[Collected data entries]
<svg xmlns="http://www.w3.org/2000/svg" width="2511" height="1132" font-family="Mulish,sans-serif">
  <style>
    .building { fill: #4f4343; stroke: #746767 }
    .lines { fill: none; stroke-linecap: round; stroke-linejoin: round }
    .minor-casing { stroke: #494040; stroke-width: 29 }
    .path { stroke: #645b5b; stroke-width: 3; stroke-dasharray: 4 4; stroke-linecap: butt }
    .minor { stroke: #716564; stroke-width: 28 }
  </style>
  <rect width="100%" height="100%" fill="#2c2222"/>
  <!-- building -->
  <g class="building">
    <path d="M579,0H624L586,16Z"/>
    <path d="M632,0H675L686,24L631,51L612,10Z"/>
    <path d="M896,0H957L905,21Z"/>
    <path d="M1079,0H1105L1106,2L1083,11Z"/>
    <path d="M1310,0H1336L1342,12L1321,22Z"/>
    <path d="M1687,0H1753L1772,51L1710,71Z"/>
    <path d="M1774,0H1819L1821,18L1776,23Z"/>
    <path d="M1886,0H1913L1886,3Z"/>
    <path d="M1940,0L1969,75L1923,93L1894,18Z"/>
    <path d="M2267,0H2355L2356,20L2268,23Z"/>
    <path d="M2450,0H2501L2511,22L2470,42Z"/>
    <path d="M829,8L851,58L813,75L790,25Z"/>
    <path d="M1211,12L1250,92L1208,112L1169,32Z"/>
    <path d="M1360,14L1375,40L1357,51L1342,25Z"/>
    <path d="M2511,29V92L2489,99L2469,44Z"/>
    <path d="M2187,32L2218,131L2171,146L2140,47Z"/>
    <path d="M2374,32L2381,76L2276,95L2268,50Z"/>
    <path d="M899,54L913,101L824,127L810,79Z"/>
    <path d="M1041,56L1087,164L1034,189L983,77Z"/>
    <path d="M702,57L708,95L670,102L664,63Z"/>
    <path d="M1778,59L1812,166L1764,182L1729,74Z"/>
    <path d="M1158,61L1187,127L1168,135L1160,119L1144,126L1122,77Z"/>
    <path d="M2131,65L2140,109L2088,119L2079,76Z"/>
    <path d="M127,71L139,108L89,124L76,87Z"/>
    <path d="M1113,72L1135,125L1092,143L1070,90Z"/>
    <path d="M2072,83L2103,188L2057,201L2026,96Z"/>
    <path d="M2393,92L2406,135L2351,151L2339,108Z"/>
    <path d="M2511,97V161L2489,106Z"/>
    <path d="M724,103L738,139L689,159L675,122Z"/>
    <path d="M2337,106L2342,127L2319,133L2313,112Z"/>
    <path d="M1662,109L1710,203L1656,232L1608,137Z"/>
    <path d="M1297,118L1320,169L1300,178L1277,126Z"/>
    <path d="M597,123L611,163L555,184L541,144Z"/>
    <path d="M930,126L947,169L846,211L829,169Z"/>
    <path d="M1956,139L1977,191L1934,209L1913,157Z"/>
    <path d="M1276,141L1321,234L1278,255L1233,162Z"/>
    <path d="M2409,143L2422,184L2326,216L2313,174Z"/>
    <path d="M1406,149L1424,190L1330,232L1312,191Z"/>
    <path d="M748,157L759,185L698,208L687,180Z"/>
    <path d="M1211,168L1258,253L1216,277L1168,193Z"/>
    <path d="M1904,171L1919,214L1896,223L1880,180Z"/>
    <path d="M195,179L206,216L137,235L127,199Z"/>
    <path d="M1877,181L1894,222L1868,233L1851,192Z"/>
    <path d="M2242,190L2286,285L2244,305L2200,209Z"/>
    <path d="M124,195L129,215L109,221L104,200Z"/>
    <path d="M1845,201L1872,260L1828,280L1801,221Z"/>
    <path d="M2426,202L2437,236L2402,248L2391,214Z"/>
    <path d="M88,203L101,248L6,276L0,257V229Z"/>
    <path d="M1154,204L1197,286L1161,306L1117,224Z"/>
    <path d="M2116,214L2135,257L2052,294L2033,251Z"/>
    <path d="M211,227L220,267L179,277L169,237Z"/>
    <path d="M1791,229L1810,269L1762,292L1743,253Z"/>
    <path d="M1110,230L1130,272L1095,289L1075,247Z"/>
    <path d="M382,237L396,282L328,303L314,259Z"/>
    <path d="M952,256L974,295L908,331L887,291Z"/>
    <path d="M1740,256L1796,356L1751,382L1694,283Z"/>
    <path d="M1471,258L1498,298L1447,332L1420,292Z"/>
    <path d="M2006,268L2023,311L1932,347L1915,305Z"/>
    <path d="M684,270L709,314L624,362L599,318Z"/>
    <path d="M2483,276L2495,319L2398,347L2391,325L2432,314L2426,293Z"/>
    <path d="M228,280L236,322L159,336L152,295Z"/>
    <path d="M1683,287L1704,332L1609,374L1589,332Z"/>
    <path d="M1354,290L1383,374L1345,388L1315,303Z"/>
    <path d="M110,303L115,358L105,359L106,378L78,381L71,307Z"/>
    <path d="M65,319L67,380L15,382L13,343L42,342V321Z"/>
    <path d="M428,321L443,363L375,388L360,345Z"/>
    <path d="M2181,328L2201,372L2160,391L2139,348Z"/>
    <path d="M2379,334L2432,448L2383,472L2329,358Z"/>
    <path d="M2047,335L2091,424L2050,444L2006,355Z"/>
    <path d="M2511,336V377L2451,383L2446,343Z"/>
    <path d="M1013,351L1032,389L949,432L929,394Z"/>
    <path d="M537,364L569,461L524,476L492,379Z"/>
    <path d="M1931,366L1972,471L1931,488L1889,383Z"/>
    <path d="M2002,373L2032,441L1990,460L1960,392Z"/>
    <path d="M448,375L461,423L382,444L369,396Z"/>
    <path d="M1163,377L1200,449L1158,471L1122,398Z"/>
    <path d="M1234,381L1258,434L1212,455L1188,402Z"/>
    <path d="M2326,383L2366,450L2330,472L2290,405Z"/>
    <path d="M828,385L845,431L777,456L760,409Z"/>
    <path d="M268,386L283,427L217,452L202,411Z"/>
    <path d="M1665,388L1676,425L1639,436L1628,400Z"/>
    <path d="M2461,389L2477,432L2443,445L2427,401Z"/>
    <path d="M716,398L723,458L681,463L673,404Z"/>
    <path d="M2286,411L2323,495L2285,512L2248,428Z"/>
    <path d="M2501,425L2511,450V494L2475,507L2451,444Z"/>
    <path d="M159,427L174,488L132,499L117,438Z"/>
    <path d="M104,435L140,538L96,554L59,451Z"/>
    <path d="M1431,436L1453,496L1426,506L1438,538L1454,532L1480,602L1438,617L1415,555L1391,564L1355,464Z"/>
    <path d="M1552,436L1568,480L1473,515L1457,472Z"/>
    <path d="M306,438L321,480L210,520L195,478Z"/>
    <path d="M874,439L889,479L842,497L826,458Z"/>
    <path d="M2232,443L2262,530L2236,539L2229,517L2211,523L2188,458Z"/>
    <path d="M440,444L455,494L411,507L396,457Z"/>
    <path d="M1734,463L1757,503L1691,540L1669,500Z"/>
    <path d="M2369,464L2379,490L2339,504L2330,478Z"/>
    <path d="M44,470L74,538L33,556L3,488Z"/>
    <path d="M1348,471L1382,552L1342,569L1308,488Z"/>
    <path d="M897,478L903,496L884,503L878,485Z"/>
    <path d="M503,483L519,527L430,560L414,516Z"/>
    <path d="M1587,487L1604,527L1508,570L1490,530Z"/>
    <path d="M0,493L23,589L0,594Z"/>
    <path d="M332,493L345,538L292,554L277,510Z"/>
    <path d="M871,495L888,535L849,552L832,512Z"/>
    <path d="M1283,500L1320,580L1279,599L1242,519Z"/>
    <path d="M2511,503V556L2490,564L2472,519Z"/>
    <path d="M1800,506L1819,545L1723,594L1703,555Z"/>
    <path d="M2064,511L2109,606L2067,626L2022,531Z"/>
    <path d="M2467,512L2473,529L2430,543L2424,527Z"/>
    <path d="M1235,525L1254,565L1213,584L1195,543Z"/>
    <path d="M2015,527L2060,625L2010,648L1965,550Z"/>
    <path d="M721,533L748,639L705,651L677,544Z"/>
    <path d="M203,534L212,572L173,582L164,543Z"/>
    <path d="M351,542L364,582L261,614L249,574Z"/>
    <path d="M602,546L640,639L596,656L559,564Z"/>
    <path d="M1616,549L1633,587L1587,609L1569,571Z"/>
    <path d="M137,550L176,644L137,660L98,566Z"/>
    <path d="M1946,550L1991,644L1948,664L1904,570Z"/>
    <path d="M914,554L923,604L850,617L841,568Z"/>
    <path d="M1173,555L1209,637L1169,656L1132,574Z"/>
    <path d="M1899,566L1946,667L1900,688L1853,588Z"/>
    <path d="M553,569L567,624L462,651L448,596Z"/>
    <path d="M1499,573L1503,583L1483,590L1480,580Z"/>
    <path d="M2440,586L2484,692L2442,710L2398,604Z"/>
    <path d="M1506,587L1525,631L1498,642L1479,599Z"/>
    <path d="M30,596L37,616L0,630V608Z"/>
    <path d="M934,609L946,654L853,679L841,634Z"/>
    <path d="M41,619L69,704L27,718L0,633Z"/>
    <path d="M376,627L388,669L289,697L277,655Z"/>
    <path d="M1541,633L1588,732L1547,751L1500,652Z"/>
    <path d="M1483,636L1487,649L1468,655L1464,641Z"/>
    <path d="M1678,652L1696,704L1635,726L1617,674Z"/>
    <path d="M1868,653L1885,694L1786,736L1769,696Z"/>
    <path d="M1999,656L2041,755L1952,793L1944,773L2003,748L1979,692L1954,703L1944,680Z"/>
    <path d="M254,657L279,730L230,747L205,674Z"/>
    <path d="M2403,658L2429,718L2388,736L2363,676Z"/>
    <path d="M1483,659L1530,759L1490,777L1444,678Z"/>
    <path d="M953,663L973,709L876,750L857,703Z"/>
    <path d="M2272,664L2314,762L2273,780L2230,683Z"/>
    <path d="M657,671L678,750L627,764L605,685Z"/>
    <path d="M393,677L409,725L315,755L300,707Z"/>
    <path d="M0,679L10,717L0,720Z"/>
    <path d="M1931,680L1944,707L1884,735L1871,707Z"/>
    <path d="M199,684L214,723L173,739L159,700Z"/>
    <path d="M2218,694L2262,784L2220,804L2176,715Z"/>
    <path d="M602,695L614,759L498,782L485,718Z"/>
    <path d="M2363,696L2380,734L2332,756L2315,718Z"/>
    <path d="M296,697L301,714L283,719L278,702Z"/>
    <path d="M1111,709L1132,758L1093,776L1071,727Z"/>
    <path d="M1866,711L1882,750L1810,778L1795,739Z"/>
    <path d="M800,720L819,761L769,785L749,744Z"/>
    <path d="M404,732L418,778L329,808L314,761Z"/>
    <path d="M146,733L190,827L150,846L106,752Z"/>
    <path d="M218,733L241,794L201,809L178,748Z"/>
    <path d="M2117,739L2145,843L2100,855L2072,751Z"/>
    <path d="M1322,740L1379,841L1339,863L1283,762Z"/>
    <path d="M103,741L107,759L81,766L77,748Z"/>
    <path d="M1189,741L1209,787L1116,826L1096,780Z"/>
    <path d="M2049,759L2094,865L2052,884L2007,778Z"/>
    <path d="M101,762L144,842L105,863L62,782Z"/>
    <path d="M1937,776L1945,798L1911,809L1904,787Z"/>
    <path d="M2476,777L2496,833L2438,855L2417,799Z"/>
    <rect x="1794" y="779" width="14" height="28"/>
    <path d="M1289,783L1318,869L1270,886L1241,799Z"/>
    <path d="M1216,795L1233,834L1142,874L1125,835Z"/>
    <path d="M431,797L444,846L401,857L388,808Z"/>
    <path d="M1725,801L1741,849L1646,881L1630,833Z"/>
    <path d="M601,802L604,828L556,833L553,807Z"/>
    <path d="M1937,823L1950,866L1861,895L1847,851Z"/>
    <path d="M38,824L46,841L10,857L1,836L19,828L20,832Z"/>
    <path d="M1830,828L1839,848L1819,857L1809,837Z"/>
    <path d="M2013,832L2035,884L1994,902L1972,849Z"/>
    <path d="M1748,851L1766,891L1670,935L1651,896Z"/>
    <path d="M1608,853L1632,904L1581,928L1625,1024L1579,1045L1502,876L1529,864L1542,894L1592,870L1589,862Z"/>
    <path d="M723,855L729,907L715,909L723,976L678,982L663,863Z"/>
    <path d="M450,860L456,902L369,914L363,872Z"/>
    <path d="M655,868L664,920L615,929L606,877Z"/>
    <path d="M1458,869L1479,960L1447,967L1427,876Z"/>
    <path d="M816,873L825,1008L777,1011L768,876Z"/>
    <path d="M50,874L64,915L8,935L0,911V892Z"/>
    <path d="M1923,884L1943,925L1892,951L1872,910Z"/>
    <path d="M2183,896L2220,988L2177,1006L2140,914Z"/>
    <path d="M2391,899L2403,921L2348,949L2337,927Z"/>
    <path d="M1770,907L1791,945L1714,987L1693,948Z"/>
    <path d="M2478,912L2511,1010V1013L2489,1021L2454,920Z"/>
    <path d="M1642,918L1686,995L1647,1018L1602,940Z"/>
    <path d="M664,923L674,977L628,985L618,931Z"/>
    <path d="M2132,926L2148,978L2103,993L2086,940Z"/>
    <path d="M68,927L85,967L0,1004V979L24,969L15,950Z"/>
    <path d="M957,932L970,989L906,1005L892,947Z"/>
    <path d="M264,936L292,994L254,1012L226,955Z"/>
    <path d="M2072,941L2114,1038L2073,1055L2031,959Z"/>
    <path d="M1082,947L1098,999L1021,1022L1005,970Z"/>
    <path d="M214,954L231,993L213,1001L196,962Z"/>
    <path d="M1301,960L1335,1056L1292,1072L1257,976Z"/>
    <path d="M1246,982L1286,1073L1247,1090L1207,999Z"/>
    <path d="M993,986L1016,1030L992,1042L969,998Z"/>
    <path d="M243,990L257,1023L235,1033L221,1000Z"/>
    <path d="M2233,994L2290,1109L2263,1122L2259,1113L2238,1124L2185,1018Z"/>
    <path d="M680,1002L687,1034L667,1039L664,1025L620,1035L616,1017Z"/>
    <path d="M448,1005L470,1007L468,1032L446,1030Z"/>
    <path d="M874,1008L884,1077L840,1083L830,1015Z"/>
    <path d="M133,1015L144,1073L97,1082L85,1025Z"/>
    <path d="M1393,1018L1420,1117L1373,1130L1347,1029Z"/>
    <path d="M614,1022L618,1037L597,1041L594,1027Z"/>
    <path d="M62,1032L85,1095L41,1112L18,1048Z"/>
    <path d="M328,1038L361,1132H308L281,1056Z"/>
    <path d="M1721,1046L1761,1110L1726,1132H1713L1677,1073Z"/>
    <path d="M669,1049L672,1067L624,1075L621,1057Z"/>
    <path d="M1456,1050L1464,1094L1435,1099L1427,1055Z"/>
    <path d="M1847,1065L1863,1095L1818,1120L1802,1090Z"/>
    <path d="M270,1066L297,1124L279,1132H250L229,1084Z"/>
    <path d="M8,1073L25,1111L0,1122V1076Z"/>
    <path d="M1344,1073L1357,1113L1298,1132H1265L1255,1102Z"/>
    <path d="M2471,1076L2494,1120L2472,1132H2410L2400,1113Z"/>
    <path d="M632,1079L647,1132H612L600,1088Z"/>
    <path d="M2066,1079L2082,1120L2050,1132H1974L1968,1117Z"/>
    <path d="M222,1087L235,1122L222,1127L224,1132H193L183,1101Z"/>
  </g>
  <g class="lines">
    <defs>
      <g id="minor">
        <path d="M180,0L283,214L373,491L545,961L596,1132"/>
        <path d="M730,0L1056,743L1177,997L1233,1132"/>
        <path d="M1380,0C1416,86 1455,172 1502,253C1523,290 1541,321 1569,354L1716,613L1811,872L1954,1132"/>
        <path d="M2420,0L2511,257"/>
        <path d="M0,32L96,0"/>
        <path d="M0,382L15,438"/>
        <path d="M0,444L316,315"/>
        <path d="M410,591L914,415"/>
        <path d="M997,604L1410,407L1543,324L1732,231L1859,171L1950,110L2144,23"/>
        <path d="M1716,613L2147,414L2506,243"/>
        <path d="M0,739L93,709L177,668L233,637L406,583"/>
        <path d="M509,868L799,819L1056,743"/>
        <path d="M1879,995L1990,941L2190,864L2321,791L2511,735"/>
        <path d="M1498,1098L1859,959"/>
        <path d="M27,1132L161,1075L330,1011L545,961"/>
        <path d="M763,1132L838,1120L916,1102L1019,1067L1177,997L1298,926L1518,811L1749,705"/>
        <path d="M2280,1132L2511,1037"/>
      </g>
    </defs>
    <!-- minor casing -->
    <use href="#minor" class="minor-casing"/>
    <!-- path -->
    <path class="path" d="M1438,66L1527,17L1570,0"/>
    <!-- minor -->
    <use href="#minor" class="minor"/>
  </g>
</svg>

...

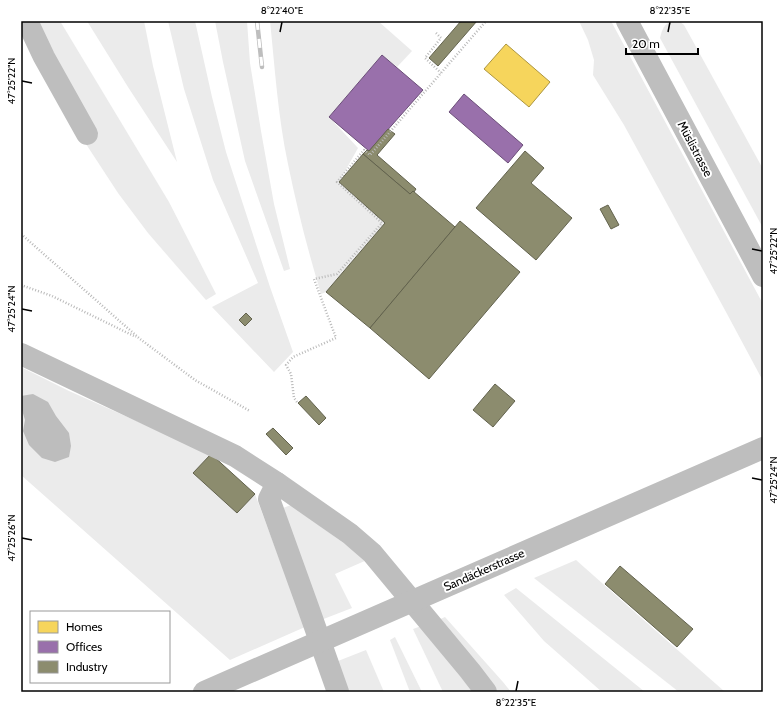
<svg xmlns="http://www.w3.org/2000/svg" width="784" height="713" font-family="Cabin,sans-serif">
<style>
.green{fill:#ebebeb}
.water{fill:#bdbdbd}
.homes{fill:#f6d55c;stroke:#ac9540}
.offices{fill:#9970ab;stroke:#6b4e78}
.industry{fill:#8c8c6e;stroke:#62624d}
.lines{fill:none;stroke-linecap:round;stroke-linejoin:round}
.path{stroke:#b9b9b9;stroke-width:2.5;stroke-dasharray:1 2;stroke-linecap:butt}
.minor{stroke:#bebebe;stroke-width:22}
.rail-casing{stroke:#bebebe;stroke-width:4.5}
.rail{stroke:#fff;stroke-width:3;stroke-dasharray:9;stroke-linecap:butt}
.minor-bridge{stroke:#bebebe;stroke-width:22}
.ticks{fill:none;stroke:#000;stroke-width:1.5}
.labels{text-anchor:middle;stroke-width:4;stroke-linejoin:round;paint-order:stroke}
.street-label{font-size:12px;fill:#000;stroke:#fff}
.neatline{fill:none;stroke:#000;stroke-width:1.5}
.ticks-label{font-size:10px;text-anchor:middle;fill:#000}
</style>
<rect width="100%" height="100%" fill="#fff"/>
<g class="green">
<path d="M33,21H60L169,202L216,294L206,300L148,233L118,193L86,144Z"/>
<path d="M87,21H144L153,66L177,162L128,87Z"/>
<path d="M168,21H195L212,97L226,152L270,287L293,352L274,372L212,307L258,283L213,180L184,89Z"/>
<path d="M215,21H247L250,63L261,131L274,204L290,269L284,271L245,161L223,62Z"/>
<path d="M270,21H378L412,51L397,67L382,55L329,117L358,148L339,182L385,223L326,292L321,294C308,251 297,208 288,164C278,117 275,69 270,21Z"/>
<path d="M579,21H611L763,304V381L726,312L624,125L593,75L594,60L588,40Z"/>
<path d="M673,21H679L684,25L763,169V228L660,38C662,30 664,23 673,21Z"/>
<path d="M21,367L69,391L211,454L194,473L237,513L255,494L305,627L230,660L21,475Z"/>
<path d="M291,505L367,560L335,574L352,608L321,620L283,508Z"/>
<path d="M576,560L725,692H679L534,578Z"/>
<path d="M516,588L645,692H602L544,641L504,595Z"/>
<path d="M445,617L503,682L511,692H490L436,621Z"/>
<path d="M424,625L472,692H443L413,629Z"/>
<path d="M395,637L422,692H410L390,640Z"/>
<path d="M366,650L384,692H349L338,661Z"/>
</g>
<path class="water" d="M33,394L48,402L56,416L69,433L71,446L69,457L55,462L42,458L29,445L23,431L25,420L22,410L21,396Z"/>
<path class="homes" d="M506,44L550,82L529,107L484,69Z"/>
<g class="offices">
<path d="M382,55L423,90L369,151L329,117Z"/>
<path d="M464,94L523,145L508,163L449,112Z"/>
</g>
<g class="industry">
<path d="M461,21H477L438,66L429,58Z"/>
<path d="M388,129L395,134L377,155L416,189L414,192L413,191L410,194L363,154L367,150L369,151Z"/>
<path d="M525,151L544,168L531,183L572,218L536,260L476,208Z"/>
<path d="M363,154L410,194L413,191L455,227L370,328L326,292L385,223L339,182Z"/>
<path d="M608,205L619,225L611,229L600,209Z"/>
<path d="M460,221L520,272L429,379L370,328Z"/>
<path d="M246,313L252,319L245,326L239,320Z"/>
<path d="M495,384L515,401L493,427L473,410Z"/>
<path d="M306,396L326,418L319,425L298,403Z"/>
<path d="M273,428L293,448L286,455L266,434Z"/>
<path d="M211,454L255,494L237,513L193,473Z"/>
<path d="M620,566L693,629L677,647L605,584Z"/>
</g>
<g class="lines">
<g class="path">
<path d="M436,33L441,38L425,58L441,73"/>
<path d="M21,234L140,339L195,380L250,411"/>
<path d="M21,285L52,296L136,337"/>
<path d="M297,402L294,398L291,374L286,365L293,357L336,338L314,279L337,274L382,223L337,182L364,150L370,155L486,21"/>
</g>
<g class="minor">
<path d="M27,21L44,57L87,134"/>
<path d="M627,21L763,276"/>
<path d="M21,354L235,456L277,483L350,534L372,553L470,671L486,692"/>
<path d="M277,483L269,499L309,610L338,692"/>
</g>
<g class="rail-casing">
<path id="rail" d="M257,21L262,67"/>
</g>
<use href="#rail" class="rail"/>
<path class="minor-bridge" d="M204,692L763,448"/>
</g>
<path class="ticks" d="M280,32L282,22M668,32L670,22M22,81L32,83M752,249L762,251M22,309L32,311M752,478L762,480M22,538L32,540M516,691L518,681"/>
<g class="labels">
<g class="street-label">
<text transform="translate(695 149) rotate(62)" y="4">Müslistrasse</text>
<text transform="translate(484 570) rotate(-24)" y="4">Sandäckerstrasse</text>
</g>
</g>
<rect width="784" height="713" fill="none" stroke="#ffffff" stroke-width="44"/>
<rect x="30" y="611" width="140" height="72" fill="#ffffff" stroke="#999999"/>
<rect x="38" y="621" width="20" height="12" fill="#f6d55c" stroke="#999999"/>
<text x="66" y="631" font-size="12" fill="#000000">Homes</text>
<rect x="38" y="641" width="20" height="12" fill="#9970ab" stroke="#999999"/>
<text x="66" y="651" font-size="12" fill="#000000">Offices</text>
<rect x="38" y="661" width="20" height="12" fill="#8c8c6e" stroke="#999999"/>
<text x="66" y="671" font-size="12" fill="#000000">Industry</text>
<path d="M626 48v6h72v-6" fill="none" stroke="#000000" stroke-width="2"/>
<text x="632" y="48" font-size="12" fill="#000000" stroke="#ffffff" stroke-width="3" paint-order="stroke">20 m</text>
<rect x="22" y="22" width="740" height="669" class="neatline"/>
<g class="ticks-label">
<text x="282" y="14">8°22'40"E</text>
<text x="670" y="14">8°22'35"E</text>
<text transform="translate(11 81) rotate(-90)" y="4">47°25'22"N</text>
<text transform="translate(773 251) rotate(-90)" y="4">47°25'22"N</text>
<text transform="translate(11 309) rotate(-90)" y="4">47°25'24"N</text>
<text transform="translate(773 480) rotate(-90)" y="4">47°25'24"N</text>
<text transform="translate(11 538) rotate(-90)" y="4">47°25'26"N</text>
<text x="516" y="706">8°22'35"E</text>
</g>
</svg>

Required action =
Please copy out each line in the entries that mentions the string "linecap".

Exercise answer =
    .lines { fill: none; stroke-linecap: round; stroke-linejoin: round }
    .path { stroke: #645b5b; stroke-width: 3; stroke-dasharray: 4 4; stroke-linecap: butt }
.lines{fill:none;stroke-linecap:round;stroke-linejoin:round}
.path{stroke:#b9b9b9;stroke-width:2.5;stroke-dasharray:1 2;stroke-linecap:butt}
.rail{stroke:#fff;stroke-width:3;stroke-dasharray:9;stroke-linecap:butt}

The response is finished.